We are a commune of inquiring, skeptical, politically centrist, capitalist, anglophile, traditionalist New England Yankee humans, humanoids, and animals with many interests beyond and above politics. Each of us has had a high-school education (or GED), but all had ADD so didn't pay attention very well, especially the dogs. Each one of us does "try my best to be just like I am," and none of us enjoys working for others, including for Maggie, from whom we receive neither a nickel nor a dime. Freedom from nags, cranks, government, do-gooders, control-freaks and idiots is all that we ask for.
--takes me back to an actually quite loverly (if dumb)corner of the 70s:
Neil Diamond sings "Johnathan Livingston Seagull"
( title card sez: dedicated to the Johnathan Livingston Seagull inside us all )
"lost...on a painted sky
where the clouds are hung
for a poet's eye...
You may find him
if you may find him...
There...on a distant shore
by the wings of dreams
through an open door...
You may know him
if you may know him...
(that's all i could get, the song got ahead of me pencil --yep --i had a Grand Schmaltz siezure --but it IS a memorable song somehow --prob cuz it's really really good --neil Diamond got some chops fer sher and they do some neat changes and tempo shifts)
If they're associated with the shore areas, why are they so common in inland areas of the US? Other countries?

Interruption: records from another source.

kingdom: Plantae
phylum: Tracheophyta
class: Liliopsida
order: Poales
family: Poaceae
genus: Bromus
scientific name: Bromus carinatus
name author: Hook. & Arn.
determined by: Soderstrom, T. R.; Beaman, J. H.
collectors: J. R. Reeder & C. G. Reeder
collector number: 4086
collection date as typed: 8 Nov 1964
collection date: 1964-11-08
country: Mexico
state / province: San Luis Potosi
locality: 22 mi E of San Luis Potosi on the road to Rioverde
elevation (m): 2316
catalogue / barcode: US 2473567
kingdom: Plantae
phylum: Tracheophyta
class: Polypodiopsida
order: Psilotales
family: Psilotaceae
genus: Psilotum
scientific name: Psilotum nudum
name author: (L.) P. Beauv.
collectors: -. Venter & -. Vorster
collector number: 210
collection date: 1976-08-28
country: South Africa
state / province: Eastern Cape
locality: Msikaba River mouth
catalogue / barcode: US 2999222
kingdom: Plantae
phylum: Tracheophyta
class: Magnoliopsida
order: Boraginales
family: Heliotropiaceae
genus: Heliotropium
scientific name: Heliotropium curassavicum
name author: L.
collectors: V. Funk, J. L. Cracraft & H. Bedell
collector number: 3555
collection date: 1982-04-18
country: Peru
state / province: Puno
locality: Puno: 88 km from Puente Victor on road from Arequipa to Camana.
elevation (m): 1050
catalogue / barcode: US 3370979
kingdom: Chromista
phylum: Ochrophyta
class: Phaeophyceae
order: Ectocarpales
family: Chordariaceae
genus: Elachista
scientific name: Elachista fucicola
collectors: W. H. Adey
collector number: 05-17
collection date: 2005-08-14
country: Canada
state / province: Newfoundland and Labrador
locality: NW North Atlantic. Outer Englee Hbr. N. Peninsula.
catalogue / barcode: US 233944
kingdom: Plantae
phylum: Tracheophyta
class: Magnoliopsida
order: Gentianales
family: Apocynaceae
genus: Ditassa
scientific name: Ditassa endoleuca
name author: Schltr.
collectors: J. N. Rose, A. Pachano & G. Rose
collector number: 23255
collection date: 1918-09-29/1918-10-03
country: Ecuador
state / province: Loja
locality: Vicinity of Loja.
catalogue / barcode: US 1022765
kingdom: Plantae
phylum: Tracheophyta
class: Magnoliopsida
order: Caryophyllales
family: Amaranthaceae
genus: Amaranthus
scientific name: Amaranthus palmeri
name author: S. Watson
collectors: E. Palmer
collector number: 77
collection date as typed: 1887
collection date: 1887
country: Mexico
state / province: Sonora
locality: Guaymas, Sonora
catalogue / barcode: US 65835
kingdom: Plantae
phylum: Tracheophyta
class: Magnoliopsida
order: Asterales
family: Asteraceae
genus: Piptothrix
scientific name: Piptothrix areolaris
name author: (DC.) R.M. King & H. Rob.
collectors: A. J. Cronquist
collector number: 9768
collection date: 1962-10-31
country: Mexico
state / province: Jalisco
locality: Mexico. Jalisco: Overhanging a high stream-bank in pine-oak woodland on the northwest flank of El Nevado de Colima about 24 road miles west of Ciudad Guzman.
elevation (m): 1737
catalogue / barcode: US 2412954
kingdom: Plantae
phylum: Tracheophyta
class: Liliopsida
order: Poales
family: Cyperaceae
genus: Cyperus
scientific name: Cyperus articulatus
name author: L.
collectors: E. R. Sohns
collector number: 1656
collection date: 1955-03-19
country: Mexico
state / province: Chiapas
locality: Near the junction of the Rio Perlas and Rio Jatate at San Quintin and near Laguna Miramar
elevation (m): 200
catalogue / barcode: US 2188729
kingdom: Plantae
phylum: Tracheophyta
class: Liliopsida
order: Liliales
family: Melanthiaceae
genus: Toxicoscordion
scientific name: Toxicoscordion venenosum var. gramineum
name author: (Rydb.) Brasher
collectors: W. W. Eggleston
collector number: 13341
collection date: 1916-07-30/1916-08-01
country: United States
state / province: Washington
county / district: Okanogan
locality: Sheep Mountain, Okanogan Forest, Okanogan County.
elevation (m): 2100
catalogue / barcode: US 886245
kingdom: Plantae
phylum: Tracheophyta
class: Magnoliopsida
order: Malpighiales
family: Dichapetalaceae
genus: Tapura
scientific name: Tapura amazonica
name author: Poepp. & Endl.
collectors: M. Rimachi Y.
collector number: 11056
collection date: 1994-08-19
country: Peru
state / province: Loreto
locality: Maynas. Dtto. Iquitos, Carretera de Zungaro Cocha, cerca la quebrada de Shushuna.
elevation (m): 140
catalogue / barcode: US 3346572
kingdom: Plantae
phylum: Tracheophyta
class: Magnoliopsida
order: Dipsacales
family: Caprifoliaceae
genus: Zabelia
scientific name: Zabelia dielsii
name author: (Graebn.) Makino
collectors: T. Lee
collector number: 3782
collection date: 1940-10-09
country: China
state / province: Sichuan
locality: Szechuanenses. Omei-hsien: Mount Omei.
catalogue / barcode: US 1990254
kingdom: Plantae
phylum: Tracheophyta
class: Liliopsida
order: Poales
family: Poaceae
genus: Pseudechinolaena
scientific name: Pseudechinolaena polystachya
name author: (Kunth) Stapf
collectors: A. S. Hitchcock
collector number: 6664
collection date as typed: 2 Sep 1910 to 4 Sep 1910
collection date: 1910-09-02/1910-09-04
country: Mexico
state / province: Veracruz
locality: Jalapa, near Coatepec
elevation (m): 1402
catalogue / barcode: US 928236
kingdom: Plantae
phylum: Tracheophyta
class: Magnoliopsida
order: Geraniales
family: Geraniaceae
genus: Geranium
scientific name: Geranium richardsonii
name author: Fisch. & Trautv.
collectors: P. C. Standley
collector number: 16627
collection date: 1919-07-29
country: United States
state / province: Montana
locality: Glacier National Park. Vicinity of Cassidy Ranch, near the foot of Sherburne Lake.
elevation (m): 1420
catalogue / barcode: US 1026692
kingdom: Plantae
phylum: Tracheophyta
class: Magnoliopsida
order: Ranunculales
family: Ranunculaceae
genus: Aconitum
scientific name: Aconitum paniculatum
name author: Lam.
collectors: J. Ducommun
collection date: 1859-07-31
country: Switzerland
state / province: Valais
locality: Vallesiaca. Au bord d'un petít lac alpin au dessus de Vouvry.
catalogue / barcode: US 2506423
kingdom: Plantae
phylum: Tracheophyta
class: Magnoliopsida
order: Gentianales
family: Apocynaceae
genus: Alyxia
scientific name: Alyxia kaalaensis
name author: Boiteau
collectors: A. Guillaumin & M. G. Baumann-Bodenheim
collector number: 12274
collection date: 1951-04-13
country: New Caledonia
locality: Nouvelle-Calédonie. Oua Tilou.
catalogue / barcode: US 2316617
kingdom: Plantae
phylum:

They are pretty, and supposedly the inspiration for the F4U Corsair's inverted gull-wing, another CT bird, with Chance-Vought/Sikorsky design and development, Hamilton-Standard prop, Pratt-& Whitney R-2800 engine.
Herring Gull, based on coloration and configuration, is most likely. Specifically, depending upon locale, the American Herring Gull, Larus smithsonianus (if in Alaska, Canada or the northeast United States), or the European version, , Larus argentatus. Not too likely the Ring-Billed, which has a shorter bill with a rather pronounced black or bluish-black ring around a point on the bill about 2/3 towards the outer end. Definitely not a Glaucous-Winged or Glaucous - those both have white wingtips, no black at all at the tips.
Here in NC, our resident beach birds (after the Brown Pelicans, of course) are mostly Laughing Gulls, though we commonly see Ring-Bills and Herring Gulls, especially in the warmer months, and occasional other varieties, as well.